Cellphones Inside Bee Colonies Are Bad

Tuesday, June 1st, 2010

  Bee CCD background
From Slashdot, “Study Claims Cellphones Implicated In Bee Loss.” If you need a laugh, check out the reader comments on the story, such as “The queen should stop texting and get back to work.”

But seriously, this is an important issue for off-grid living since homesteaders are likely to depend on radio links of some kind and are also more likely than other people to have beehives pollinate their edible forest gardens.

Being a ham operator, I would add other variables besides transmitter power to a bigger study.

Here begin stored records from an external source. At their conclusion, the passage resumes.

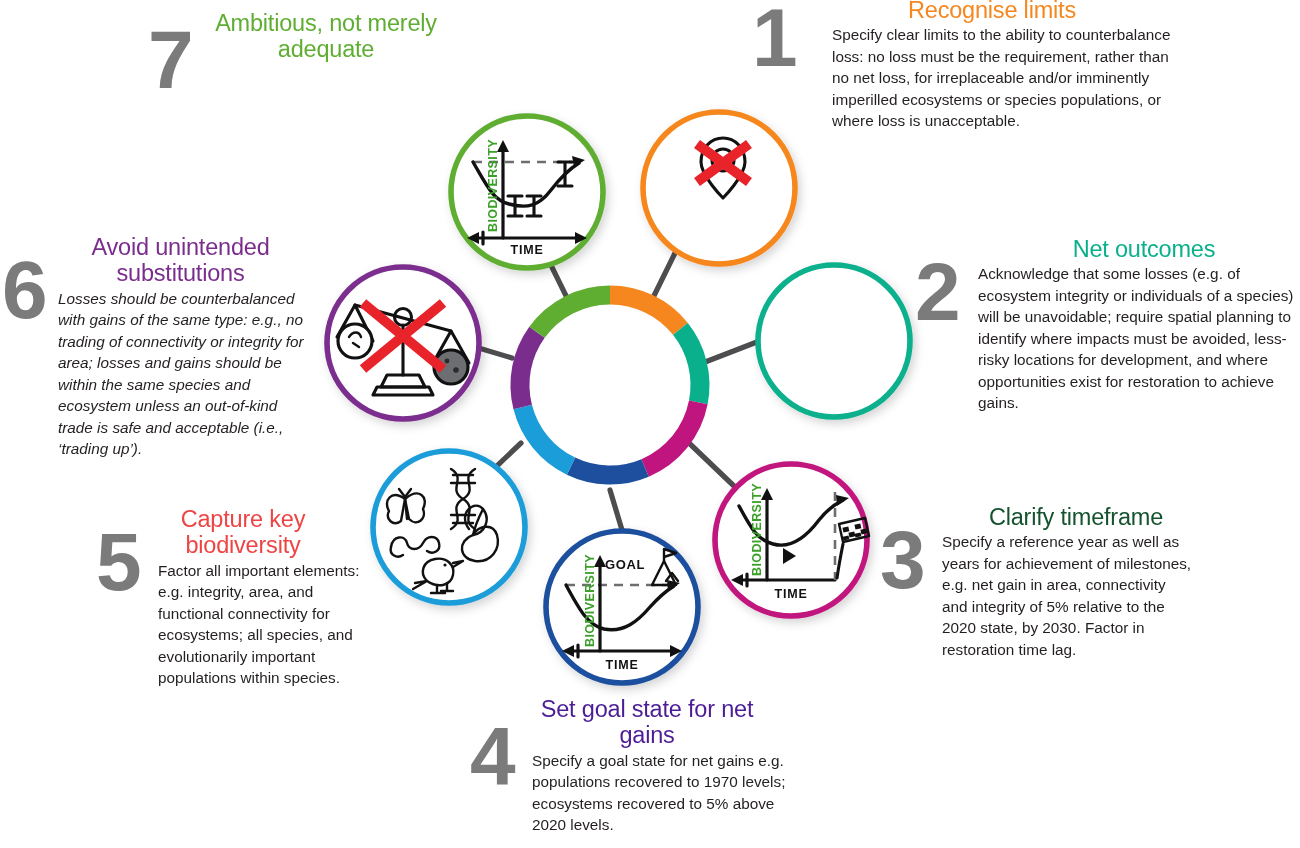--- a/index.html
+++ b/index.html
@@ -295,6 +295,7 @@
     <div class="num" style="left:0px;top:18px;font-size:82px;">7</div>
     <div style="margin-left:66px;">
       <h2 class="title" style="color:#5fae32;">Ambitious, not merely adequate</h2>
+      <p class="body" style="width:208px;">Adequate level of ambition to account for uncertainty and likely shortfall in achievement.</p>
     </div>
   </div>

Frequency (cell phones operate in or near microwave bands) and modes such as analog AM, FM, or SSB, also if there’s digitized content, check if the type (voice, music, or text) makes any difference.

The legal response to this new published study will not be swift because it’s not very authoritative. Only two hives were tested. Quoting an excerpt:

“. . .one fitted with two mobile telephones which were powered on for two 15-minute sessions per day for three months. The other had dummy models installed. After three months the researchers recorded a dramatic decline in the size of the hive fitted with the mobile phone, a significant reduction in the number of eggs laid by the queen bee. The bees also stopped producing honey.”

One of the readers noted in a comment that because of the inverse square law, the field strength of the transmitter inside a hive is many orders of magnitude greater than would be experienced from usage in real life.

Other theories for honeybee colony collapse disorder involve pesticide and herbicide chemicals, genetically modified plants, and transporting of hives from around the world to pollinate big cash crops like almonds.

Michael Pollan referred to this pool of unrelated hives mingling on distant farms as the annual “honeybee brothel” spreading diseases.